▸ 提取文本:
>>>

Zookeeper 选举机制思路分享 从启动讲起
ZK 启动
shell 启动 寻找ZK启动引导类
以下是本机启动ZK的shell 命令
➜ bin pwd
/home/cmm/opt/common/zookeeeper/zookeeper-3.4.13/bin
➜ bin ./zkServer.sh start /home/cmm/opt/common/zookeeeper/zookeeper-3.4.13/conf/zoo1.cfg
ZooKeeper JMX enabled by default
Using config: /home/cmm/opt/common/zookeeeper/zookeeper-3.4.13/conf/zoo1.cfg
➜ bin ps -ef|grep java
cmm 3154 3085 0 2月23 tty2 00:17:13 /home/cmm/opt/application/idea-IU-183.5429.30/jre64/bin/java -classpath /home/cmm/opt/application/idea-IU-183.5429.30/lib/bootstrap.jar:/home/cmm/opt/application/idea-IU-183.5429.30/lib/extensions.jar:/home/cmm/opt/application/idea-IU-183.5429.30/lib/util.jar:/home/cmm/opt/application/idea-IU-183.5429.30/lib/jdom.jar:/home/cmm/opt/application/idea-IU-183.5429.30/lib/log4j.jar:/home/cmm/opt/application/idea-IU-183.5429.30/lib/trove4j.jar:/home/cmm/opt/application/idea-IU-183.5429.30/lib/jna.jar:/home/cmm/opt/application/idea-IU-183.5429.30/jre64/lib/tools.jar -Xms128m -Xmx750m -XX:ReservedCodeCacheSize=240m -XX:+UseConcMarkSweepGC -XX:SoftRefLRUPolicyMSPerMB=50 -ea -Dsun.io.useCanonCaches=false -Djava.net.preferIPv4Stack=true -Djdk.http.auth.tunneling.disabledSchemes="" -XX:+HeapDumpOnOutOfMemoryError -XX:-OmitStackTraceInFastThrow -Dawt.useSystemAAFontSettings=lcd -Dsun.java2d.renderer=sun.java2d.marlin.MarlinRenderingEngine -XX:ErrorFile=/home/cmm/java_error_in_IDEA_%p.log -XX:HeapDumpPath=/home/cmm/java_error_in_IDEA.hprof -Didea.paths.selector=IntelliJIdea2018.3 -Djb.vmOptionsFile=/home/cmm/opt/application/idea-IU-183.5429.30/bin/idea64.vmoptions -Didea.jre.check=true com.intellij.idea.Main
cmm 6841 1391 12 09:22 pts/0 00:00:01 /home/cmm/opt/common/jdk-12/bin/java -Dzookeeper.log.dir=. -Dzookeeper.root.logger=INFO,CONSOLE -cp /home/cmm/opt/common/zookeeeper/zookeeper-3.4.13/bin/../build/classes:/home/cmm/opt/common/zookeeeper/zookeeper-3.4.13/bin/../build/lib/*.jar:/home/cmm/opt/common/zookeeeper/zookeeper-3.4.13/bin/../lib/slf4j-log4j12-1.7.25.jar:/home/cmm/opt/common/zookeeeper/zookeeper-3.4.13/bin/../lib/slf4j-api-1.7.25.jar:/home/cmm/opt/common/zookeeeper/zookeeper-3.4.13/bin/../lib/netty-3.10.6.Final.jar:/home/cmm/opt/common/zookeeeper/zookeeper-3.4.13/bin/../lib/log4j-1.2.17.jar:/home/cmm/opt/common/zookeeeper/zookeeper-3.4.13/bin/../lib/jline-0.9.94.jar:/home/cmm/opt/common/zookeeeper/zookeeper-3.4.13/bin/../lib/audience-annotations-0.5.0.jar:/home/cmm/opt/common/zookeeeper/zookeeper-3.4.13/bin/../zookeeper-3.4.13.jar:/home/cmm/opt/common/zookeeeper/zookeeper-3.4.13/bin/../src/java/lib/*.jar:/home/cmm/opt/common/zookeeeper/zookeeper-3.4.13/bin/../conf:/home/cmm/opt/common/jdk-12/lib/ -Dcom.sun.management.jmxremote -Dcom.sun.management.jmxremote.local.only=false org.apache.zookeeper.server.quorum.QuorumPeerMain /home/cmm/opt/common/zookeeeper/zookeeper-3.4.13/bin/../conf/zoo.cfg
cmm 6874 6186 0 09:22 pts/0 00:00:00 grep --color=auto --exclude-dir=.bzr --exclude-dir=CVS --exclude-dir=.git --exclude-dir=.hg --exclude-dir=.svn java
可以看到 最终的启动类为 com.intellij.idea.Main (IDEA), org.apache.zookeeper.server.quorum.QuorumPeerMain(ZK)

<<<

▸ 待办任务:
1 - 根据关于 ZooKeeper 启动的这段文本，ZK 最终的启动类是什么？
2 - 从这段关于 ZooKeeper 选举机制的文本结束处接着续写。
这些行取自另一来源。

▸ 给定信息:
>>>

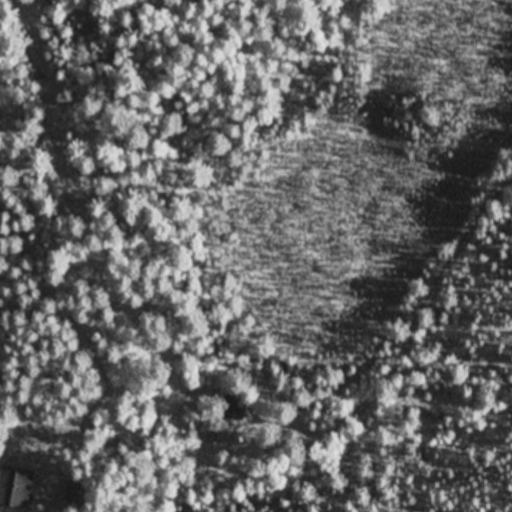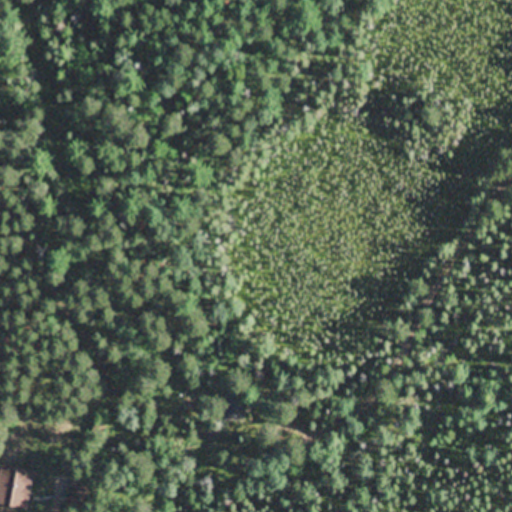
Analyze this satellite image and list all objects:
road: (379, 391)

<<<

▸ 参考答案:
1 - org.apache.zookeeper.server.quorum.QuorumPeerMain

2 -
ZK 启动逻辑
PS: 本文使用的是 3.6.0-SNAPSHOT 版本的zookeeper代码 可能与其他版本存在差异
org.apache.zookeeper.server.quorum.QuorumPeerMain#main(String[])
org.apache.zookeeper.server.quorum.QuorumPeerMain#main(String[])
public static void main(String[] args) {
QuorumPeerMain main = new QuorumPeerMain();
try {
//主要逻辑在这里执行
main.initializeAndRun(args);
} catch (...);
...
}
LOG.info("Exiting normally");
System.exit(ExitCode.EXECUTION_FINISHED.getValue());
}
protected void initializeAndRun(String[] args)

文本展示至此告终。